## INSTRUCTIONS
A. Extract everything in the forum thread on scaling web infrastructure from "If someone with" down to "number of errors?".
B. Continue the forum thread on scaling web infrastructure from the point where it stops.

Hi Peter, another ex-inktomi/ex-yahoo guy here. I worked on this infrastruture much later than Diego. Traffic Server is not a significant part of the Inktomi environment -- you are looking at the wrong thing. Diego is describing the search engine itself, which ran on Myrinet at that time. It did not run on 100baseT ethernet. Myrinet was costly and difficult to operate, but necessary as the clusters performed an immense amount of network i/o.
It is also extremely non-trivial to replace your entire network fabric alongside new serving hardware and a new OS platform. These are not independent web servers, these are clustered systems which all speak peer to peer during the process of serving a search result. This is very different from running a few thousand web servers.
Even once migrated to gigE and linux, I watched the network topology evolve several times as the serving footprint doubled and doubled.
I assure you, there is no single collection of "every single operational scaling issue you can think of," because some systems have very different architectures and scale demands -- often driven by costs unique to their situation.
What you're saying makes total sense in terms of complexity and time for turning out a whole new platform. But to my view it depends a lot on your application.
Was the app myrinet-specific? If so, I can understand increased difficulty in porting. But at the same time, in 1999 and 2000, people were already building real-time clusters on Linux Intel boxes with Myrinet. (I still don't know exactly what time his post was referencing) If Diego's point was that they didn't move to Linux because Gigabit wasn't cheap enough yet, why did they stick with the expensive Sun/Myrinet gear, when they could have used PC/Myrinet for cheaper? I must be missing something.
I can imagine your topology changing as you changed your algorithms or grew your infrastructure to work around the massive load. I think that's natural. My point was simply that making an attempt to understand your limitations and anticipate growth is completely within the realm of possibility. This doesn't sound unrealistic to me [based on working with HPC and web farms].
What I meant to say was "every single issue", as in, individual problems of scale, assumptions made about them, and how they affect your systems and end users. It's a broad paper that generically covers all the basic "pain points" of scaling both a network and the systems on it. You're going to have specific concerns not listed, but it points out all the categories you should look at. I believe it even went into datacenter design...
> Stay as schemaless as possible. It makes it easy to add features. All you need to do is add new properties without having to alter tables.
And at the same time they use and praise Postgres a lot, so it cannot be about NoSQL.
I am wondering what they mean exactly. From my own tendency, it should mean use a few very big and narrow tables in the form of "who - do - what - when - where", eg "userA - vote up - comment1 - timestamp - foosubreddit", and also "userB - posted - link1 - timestamp - barsubreddit"
Then in the same table you get kinda all events happening in the site, and you are somewhat schemaless, in the sense that adding a new functionality do not require schema change.
If someone with inner insight can confirm this is not too far from what reddit team meant, I'd appreciate.
Reddit is an interesting case; they seem to have almost unlimited amounts of user good will. Case in point: I get the "you broke reddit" pageload failure message an awful lot and I'm sure others do too. How many other sites have userbases that would tolerate such a high number of errors?
> For comments it’s very fast to tell which comments you didn’t vote on, so the negative answers come back quickly.

[Collected data]
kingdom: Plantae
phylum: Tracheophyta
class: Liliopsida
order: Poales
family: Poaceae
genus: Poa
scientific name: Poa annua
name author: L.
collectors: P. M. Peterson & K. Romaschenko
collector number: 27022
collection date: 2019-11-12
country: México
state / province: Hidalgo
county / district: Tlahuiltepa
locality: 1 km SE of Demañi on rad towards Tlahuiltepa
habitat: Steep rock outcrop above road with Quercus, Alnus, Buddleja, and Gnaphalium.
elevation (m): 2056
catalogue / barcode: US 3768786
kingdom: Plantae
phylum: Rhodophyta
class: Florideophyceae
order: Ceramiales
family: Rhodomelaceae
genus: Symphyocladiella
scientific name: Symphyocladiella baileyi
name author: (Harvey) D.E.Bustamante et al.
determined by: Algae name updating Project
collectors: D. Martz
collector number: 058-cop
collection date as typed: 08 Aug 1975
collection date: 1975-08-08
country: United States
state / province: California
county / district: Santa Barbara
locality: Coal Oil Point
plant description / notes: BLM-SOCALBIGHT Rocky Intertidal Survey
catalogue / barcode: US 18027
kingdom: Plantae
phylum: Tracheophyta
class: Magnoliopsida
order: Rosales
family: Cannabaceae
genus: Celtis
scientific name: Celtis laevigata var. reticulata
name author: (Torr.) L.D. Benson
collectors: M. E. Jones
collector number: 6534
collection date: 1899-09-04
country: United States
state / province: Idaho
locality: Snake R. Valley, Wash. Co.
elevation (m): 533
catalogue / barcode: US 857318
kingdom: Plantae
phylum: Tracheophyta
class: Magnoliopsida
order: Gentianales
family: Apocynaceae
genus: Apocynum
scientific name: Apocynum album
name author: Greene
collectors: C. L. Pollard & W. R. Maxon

## ANSWER SET
A.
If someone with inner insight can confirm this is not too far from what reddit team meant, I'd appreciate.
Reddit is an interesting case; they seem to have almost unlimited amounts of user good will. Case in point: I get the "you broke reddit" pageload failure message an awful lot and I'm sure others do too. How many other sites have userbases that would tolerate such a high number of errors?

B.
Can you get into more details about how this is used? If reddit needs to display a page that has 100 comments, do they query Cassandra on the voting status of the user on those 100 comments?
I thought Cassandra was pretty slow in reads (slower than postgres) so how does using Cassandra make it fast here?
As far as I understand, since user most likely voted only on a small subset of those 100 comments (say 3) and negative lookups are very fast because of bloom filters [1], therefore all lookups combined are fast.
> Can you get into more details about how this is used? If reddit needs to display a page that has 100 comments, do they query Cassandra on the voting status of the user on those 100 comments?
Sort of, yeah. There are two versions of this, the old way and the new way.
Old way: keep a cache of the last time they voted. Remove any comments from those 100 that are younger than the last vote (since they can't possibly have voted on them). Then look up the keys containing the remaining ones. Most of them hit the bloom filter, those that pass the bloom filter actually get looked up. In the worst case this is all 100 comments, which can hit up up to 1/RF of your Cassandra nodes. The worst case doesn't happen often.
The new way is a little different, you have one Cassandra row (so only one machine) containing all of the votes for the user (perhaps further limited to a given link ID or date). You hit that one node for all 100 comments. If you have per-row bloom filters, see Old Way for the rest.
> I thought Cassandra was pretty slow in reads (slower than postgres) so how does using Cassandra make it fast here?
"Fast" and "slow" as used here is very naive, performance is usually more complicated than simple statements like this. I guess if you had 1 postgres node with 1 key and one Cassandra node with 1 key, and only 1 client, you could answer simple generalisations like this. But reddit has thousands of concurrent hits spread over hundreds of servers with varying amounts of RAM, I/O performance, network bottlenecks, and usage profiles.
The single biggest win is that you can easily horizontally scale Cassandra. Just add more nodes until it's "fast". But even that's a gross simplification.
For another example, if you scale Postgres by adding a bunch of replicas and choose a random one to read from for a given key, then they all have the same data in RAM, so your block cache miss rate is very high (that is, your effective block cache is the amount of RAM in one machine). Additionally, your write performance is capped to the write performance of your one master. Your replication throughput is capped to his outbound network bandwidth.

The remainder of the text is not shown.